Exercise 1:
Please retype the fado passage from "Consequently, the instrumental" to "Vaz de Camões.".

Text to read:
Photo: Fado

The most widely recognized music of Portugal is fado, and it's been an extremely popular form among the Portuguese for nearly two centuries. Fado is a bluesy music that began to gain popularity among the urban poor of Lisbon in the 19th century. Brazilian and North African influences helped shape fado, as did Portuguese poetry and modinha ballads. The roots of Fado are frequently traced to Brazilian immigrants who brought their fofa and lundu dance music to Portugal in the early 1800s. Similar to Tango, Fado was initially perceived by the bourgeoisie as a disreputable, lower-class music.

The crucial instrument of Fado, the guitarra Portuguesa, is a 12-string guitar derived from a lute common to the Congo region of Africa. This lute was carried by Africans to the Portuguese colony of Brazil during the 15th century during the early years of the slave trade. The instrument, having undergone some significant alterations over time, eventually made its way to Portugal. Africans and Afro-Brazilians had favored their lute as an accompaniment to dance, but in Portugal musicians began to use the modified version of the instrument to accompany ballad singers, and this is the particular milieu in which Fado was born.

Consequently, the instrumental roots of Fado can be traced back to the 15th century. Fado remains first and foremost music for voice and guitar. Bass, violin, viola, and/or cello are frequent contributors to modern Fado, and percussion is used quite effectively by some arrangers. As for the literary, or lyrical, component of Fado, again we find the thematic soul of the music represented in poetry that dates to the 15th century and the writings of Luís Vaz de Camões.

Exercise 2:
Convert the specimen listing from the line with "state / province: Florida" to the line with "genus: Ixora" into a Markdown table with the columns Row and Entry. Number each line and skip any blank ones.

Collection entries:
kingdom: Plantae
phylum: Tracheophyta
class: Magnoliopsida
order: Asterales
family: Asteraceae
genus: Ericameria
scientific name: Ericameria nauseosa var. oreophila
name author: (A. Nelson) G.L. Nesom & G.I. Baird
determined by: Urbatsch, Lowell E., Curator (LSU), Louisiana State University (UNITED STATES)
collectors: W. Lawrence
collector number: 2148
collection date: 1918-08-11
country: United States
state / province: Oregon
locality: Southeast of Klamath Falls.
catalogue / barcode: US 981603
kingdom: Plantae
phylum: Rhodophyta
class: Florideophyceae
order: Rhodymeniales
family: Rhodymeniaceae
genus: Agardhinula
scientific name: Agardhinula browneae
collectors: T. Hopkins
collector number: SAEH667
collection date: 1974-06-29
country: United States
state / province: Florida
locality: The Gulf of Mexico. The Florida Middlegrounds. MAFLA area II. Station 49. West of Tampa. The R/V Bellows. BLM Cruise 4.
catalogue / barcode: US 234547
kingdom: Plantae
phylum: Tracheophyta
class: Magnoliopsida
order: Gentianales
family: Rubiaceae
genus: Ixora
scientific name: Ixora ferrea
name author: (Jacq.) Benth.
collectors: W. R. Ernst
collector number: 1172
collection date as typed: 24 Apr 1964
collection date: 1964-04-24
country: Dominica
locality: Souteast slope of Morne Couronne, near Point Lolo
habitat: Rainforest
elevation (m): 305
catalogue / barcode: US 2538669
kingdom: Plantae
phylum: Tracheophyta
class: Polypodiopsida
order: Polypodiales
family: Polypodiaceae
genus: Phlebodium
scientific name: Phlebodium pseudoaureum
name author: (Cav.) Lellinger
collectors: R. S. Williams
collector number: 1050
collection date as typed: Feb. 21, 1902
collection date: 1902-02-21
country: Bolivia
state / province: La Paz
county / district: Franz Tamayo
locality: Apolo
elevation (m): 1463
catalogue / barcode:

Exercise response 1:
Consequently, the instrumental roots of Fado can be traced back to the 15th century. Fado remains first and foremost music for voice and guitar. Bass, violin, viola, and/or cello are frequent contributors to modern Fado, and percussion is used quite effectively by some arrangers. As for the literary, or lyrical, component of Fado, again we find the thematic soul of the music represented in poetry that dates to the 15th century and the writings of Luís Vaz de Camões.

Exercise response 2:
| Row | Entry |
|---|---|
| 1 | state / province: Florida |
| 2 | locality: The Gulf of Mexico. The Florida Middlegrounds. MAFLA area II. Station 49. West of Tampa. The R/V Bellows. BLM Cruise 4. |
| 3 | catalogue / barcode: US 234547 |
| 4 | kingdom: Plantae |
| 5 | phylum: Tracheophyta |
| 6 | class: Magnoliopsida |
| 7 | order: Gentianales |
| 8 | family: Rubiaceae |
| 9 | genus: Ixora |